Although Jung’s theory is demonstrably poorly researched, outdated, ethnocentric and universalist, as I show here, we can still find some validity in it, but it has nothing to do with the terms of his theory. That is, reading between the lines, it is clear that Jung makes a valid point about the power of stories to direct the imagination. Jung tries to deal with what I call the power of authoritative stories to convince and enchant, and people’s tendency to rest their critical minds on fictions about reality and on fantastic future scenarios. 

First, we will look into how Jung’s theory is neither sound nor realistic, and then move into how people incorporate and assent to stories that they should actually be critical of. Labels like scientist, science, scientific, truther, truth and other variations provide the same deception — an impression of superiority, infallibility and authority whereas, as I argue, these are simply people telling stories. We will also consider modern examples of unsound scientific and truther lore as we move towards a more extensive critique of the colonial cosmology. 

JUNG’S UNIVERSALISM

In the work Archetypes of the Collective Unconscious (1954), Carl Jung tells us that he chose the term collective unconscious “because this part of the unconscious is not individual but universal.”2 For him, this means that the collective unconscious is made up of “contents and modes of behaviours that are more or less the same everywhere and in all individuals” and also “identical in all men,” constituting “a common psychic substrate of suprapersonal nature.”3 First, we should believe that Jung has an extensive grasp of how people from the most disparate societies think and behave, which is far from the case. We should then believe that Jung and his readers could see which behaviors are identical in all men. Jung’s only ethnographic source is Levy-Bruhl, from whom Jung adopted the ethnocentric concept of the “primitive view of the world.”4 “Primitive tribal lore,” for Jung, modifies archetypes by changing them into the “conscious formulae” found in esoteric traditions.5

Jung plays with the concept of “primitive man” as if it were an established given and not simply ethnocentric prejudice and ignorance.6 He provides no critical nuance on this point. He speculates about this homogenous fictional primitive man to build a universalist theory palatable to others in his intellectual tradition. In fact, it would be more fitting to call it a reality-fiction tradition that focuses on making up stories about universal processes of the mind and the soul.

..........

◆ **What you should do**: Reproduce verbatim the portion of the critique of Jung's theory starting with "First, we will" and going on through "the colonial cosmology.".

◆ **Data segment**:

..........

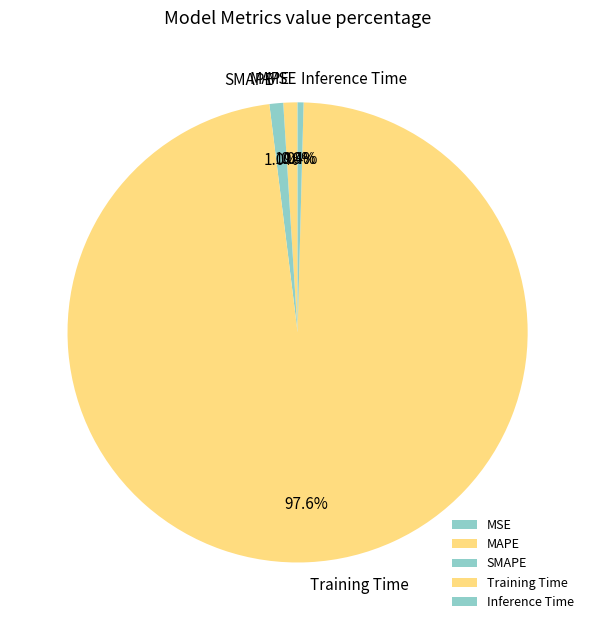

Which slice represents more than half of the pie?

Training Time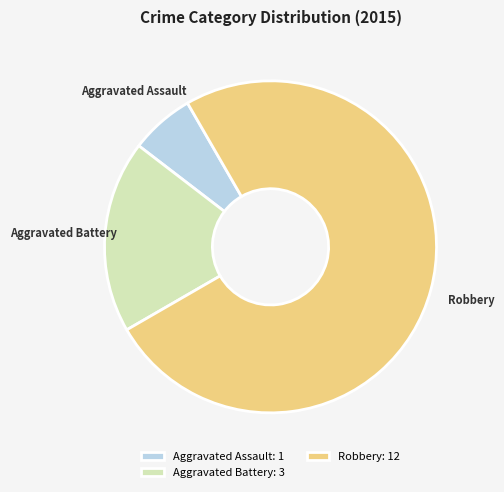

How many segments does this pie chart have?

3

..........

◆ **Task result**:
First, we will look into how Jung’s theory is neither sound nor realistic, and then move into how people incorporate and assent to stories that they should actually be critical of. Labels like scientist, science, scientific, truther, truth and other variations provide the same deception — an impression of superiority, infallibility and authority whereas, as I argue, these are simply people telling stories. We will also consider modern examples of unsound scientific and truther lore as we move towards a more extensive critique of the colonial cosmology.